(Source data)
******************************

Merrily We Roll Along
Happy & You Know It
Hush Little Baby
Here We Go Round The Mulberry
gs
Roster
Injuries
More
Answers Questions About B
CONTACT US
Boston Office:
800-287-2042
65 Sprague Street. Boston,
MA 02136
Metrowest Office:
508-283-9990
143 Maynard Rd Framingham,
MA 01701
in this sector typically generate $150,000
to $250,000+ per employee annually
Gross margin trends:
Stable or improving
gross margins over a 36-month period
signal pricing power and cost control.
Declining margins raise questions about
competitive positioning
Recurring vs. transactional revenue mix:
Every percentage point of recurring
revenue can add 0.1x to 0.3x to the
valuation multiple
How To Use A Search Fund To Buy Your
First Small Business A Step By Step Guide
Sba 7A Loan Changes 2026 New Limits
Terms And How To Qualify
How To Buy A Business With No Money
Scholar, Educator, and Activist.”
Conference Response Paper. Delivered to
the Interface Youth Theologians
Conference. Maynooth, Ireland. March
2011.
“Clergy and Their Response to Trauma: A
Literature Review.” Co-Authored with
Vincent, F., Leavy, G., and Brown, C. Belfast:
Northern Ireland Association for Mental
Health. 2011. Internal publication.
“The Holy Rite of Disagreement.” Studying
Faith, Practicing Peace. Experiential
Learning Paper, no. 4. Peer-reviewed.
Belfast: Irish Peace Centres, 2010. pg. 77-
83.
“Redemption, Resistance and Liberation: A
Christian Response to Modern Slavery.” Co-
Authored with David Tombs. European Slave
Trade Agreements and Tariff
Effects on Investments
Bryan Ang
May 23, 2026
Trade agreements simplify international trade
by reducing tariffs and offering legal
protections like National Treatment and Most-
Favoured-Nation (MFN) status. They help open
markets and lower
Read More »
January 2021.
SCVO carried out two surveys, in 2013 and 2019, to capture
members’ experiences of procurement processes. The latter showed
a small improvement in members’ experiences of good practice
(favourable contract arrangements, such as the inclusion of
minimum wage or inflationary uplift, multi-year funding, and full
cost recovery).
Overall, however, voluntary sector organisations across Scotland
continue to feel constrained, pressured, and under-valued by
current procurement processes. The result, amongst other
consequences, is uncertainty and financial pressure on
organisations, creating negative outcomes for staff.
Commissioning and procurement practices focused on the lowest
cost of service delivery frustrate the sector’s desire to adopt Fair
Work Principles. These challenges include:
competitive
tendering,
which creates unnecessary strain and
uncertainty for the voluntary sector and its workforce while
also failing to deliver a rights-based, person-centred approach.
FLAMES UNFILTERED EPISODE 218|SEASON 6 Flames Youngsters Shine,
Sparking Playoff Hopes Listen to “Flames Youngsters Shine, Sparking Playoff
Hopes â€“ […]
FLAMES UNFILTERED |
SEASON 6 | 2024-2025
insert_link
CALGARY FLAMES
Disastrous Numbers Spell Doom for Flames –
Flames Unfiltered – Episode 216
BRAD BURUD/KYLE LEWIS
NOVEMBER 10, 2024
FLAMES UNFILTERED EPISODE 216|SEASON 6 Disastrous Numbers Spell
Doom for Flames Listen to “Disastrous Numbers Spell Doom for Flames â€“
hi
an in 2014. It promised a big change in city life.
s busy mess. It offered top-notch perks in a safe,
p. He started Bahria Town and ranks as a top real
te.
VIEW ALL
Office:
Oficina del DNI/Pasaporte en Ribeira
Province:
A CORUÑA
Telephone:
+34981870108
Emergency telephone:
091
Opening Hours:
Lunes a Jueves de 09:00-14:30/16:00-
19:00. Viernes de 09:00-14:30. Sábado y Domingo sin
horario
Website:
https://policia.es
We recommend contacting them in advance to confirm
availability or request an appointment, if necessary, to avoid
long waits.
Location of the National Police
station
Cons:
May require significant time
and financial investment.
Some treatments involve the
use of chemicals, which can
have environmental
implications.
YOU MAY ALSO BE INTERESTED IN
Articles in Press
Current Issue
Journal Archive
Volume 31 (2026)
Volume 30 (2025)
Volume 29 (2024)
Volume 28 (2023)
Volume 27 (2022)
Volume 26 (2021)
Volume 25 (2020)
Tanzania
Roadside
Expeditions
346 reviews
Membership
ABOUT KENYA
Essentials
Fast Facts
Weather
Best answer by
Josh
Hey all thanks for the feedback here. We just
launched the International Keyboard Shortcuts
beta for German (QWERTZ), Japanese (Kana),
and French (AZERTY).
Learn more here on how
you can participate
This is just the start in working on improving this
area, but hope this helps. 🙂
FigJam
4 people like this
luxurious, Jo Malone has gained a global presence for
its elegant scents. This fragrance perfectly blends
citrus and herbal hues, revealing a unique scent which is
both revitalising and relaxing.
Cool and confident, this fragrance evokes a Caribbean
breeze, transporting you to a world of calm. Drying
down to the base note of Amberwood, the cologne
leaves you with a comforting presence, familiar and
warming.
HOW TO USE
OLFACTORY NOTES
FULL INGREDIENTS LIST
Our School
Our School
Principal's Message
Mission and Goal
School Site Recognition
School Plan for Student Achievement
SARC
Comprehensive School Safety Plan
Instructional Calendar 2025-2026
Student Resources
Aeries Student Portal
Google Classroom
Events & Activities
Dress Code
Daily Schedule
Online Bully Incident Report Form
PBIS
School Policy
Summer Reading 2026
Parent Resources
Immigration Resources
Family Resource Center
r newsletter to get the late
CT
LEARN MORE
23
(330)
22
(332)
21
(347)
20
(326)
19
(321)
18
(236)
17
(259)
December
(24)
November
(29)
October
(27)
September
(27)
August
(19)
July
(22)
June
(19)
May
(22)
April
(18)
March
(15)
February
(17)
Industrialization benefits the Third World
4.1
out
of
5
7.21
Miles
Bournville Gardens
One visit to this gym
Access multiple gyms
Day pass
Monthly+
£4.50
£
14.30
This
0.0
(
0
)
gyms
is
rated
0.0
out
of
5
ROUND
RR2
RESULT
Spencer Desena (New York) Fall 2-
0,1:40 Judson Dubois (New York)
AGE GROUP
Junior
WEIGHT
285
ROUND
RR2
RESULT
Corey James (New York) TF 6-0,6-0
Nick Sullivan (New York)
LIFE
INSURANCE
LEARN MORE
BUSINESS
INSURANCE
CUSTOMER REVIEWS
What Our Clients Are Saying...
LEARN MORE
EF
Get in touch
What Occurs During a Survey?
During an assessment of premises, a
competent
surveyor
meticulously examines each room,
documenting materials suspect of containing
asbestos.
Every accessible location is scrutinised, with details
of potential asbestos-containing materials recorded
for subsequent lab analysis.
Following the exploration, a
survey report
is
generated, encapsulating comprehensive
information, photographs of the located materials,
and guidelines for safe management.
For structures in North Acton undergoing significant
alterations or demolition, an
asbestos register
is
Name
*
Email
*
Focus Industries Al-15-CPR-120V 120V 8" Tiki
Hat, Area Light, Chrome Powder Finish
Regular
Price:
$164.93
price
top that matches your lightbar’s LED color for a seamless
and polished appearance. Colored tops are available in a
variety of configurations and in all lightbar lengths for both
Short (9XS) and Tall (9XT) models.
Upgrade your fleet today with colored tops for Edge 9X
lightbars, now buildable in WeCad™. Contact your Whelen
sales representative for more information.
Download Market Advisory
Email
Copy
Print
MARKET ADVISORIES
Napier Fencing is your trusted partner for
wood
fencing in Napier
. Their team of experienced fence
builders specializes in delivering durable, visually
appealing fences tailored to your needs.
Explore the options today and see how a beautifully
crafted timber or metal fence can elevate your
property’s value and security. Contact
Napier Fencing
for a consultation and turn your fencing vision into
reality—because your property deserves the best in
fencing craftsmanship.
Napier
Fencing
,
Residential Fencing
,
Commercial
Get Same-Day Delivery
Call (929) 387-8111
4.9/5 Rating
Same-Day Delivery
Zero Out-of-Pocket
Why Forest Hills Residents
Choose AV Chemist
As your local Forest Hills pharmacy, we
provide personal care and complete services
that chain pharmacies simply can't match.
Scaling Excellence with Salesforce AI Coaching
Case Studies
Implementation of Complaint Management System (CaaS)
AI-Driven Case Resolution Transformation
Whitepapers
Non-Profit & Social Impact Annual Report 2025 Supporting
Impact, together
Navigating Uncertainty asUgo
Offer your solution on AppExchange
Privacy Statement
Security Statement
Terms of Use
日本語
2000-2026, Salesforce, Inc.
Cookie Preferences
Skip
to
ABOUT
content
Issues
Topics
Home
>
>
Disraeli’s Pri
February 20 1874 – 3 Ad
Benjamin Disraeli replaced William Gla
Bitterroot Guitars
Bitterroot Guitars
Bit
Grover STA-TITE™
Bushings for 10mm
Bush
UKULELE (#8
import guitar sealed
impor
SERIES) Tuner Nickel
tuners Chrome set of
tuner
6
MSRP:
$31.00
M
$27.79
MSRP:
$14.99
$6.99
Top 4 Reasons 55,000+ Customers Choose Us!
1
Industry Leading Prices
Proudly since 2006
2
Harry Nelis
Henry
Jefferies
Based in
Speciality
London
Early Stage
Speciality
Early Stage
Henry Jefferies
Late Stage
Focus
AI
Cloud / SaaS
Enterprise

******************************

- Exercise directions -
Search the entries for "York" and copy each matching line.

- Written solution -
Spencer Desena (New York) Fall 2-
0,1:40 Judson Dubois (New York)
Corey James (New York) TF 6-0,6-0
Nick Sullivan (New York)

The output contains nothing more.